Yale fought us bitterly to win back the Lit. “in trust for the students,” and the students now editing the Lit. are repaying this trust in full. Because Navrozov’s terrible crime was to “ignore” Yale undergrads, it is important to Andrew Cohen, Yale ’91 and the present publisher, to emphasize that his editorial board is independent of any adult. But his first issue featured an interview with French Professor Denis Hollier (“How did you become interested in Sartre?”) and future plans include a similarly amiable chat with Harold Bloom, Yale’s most influential critic. Andrew and his friends have learned the all-important number-one lesson of journalism: that flattery takes on a whole new dimension when it’s typeset, and that the publicity of the press is really, really helpful in winning friends and influencing people.

I want to go on record as taking back every snide comment I’ve ever made about student protesters in the 60’s: nothing is so terrifying as the modern Yalie’s love for quid pro quo.

Perhaps I should not blame Andrew Cohen and his friends so much, you say: their Lit. is no different from any other college magazine, and as for what they know about the old Lit., they are just parroting back what their elders have told them, and what more can you expect? But let me quote what Andrew said in full, when I asked him what he thought of Navrozov’s era at the magazine: “I don’t want to comment,” he began, but then continued: “I don’t want to make any political statement. I will say that I think the Lit. should reflect the interest and concerns and problems and discourse of the Yale undergraduate community, and under Navrozov it didn’t. I also think the Yale art community should be represented—and the Yale art community wasn’t represented in the pasty pastel landscapes that surrounded Navrozov’s editorial.”

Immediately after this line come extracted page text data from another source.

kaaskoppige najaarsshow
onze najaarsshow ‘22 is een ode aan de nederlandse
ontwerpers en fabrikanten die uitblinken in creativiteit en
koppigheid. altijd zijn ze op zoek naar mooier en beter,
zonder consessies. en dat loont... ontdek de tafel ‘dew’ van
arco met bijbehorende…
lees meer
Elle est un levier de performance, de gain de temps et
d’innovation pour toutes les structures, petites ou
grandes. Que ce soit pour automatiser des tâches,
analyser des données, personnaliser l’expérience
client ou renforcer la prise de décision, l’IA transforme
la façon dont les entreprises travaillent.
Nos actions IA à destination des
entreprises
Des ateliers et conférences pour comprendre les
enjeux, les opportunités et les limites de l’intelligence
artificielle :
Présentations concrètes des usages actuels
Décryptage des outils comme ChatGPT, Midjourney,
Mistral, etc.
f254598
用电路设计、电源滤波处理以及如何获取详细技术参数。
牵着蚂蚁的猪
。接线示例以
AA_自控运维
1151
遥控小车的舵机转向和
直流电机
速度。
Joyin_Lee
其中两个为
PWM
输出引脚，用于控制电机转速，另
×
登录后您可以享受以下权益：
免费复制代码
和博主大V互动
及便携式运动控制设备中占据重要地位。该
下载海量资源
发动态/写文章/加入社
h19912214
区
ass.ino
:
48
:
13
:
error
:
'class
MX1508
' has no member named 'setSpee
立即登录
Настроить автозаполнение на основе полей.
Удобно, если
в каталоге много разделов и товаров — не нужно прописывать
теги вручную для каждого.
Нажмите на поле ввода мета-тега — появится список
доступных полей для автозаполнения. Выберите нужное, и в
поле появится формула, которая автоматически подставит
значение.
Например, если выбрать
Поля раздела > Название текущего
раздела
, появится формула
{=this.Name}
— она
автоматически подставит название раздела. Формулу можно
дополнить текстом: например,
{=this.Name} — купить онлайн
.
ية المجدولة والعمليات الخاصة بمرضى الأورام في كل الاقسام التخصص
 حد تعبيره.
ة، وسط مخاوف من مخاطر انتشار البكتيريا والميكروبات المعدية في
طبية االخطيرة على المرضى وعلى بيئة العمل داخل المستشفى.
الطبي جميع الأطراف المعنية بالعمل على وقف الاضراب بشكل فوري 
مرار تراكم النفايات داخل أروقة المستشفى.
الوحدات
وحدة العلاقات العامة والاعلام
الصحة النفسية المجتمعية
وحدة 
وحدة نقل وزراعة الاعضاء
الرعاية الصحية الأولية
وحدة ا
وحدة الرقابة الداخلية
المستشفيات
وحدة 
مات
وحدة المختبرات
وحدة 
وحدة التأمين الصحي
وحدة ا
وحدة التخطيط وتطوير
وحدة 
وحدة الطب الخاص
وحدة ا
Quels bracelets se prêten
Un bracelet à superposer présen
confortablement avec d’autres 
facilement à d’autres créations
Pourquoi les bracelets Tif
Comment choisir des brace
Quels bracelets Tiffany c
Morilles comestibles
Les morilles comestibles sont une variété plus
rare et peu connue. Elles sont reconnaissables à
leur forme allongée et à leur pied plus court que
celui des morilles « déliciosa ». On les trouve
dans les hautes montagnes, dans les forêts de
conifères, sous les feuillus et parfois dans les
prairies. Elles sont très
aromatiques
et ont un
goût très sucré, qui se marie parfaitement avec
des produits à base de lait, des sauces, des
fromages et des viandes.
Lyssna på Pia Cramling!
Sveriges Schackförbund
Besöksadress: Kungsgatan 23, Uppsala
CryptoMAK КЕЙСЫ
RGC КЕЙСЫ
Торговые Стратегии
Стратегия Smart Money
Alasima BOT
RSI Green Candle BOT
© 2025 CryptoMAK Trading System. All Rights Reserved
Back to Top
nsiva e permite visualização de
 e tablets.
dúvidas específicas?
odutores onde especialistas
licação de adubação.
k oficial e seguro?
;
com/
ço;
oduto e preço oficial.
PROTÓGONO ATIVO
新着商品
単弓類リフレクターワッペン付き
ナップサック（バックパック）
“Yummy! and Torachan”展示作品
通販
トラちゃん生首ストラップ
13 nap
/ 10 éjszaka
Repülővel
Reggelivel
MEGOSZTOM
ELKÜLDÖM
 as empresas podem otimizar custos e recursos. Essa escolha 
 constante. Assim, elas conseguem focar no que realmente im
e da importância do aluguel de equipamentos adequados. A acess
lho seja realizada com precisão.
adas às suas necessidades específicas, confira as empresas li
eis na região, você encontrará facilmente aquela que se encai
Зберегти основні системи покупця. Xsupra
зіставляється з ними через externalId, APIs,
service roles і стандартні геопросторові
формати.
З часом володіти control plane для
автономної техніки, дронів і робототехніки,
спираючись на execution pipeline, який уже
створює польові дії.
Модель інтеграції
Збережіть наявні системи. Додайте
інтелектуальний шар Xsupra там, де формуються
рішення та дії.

I’ve been trying to think which issue he could have seen: the one with Botero? William Bailey? Elie Nadelman? Igor Galanin? For those of you who haven’t seen the new Lit., Andrew’s comment above, his nicely distilled hatred of anything beautiful, should give you the idea. You may believe that a magazine founded by Yale students should be under the thumb of the Dean’s office, which is what “back to the students” has meant in practical terms; or you may hate all Russians and all conservatives—I don’t care, we could still have a conversation. But what do you do with a person who cannot understand why de Lempicka is wonderful while Hannaline Rogenberg’s oil of a nude woman carrying a nude woman corpse on the back of the Spring 1989 newly-revived-and-purified all-undergraduate Yale Literary Magazine is not? I could deconstruct my English, I could take a stab at “discourse”; but even then the Lit.‘s new editors would not understand.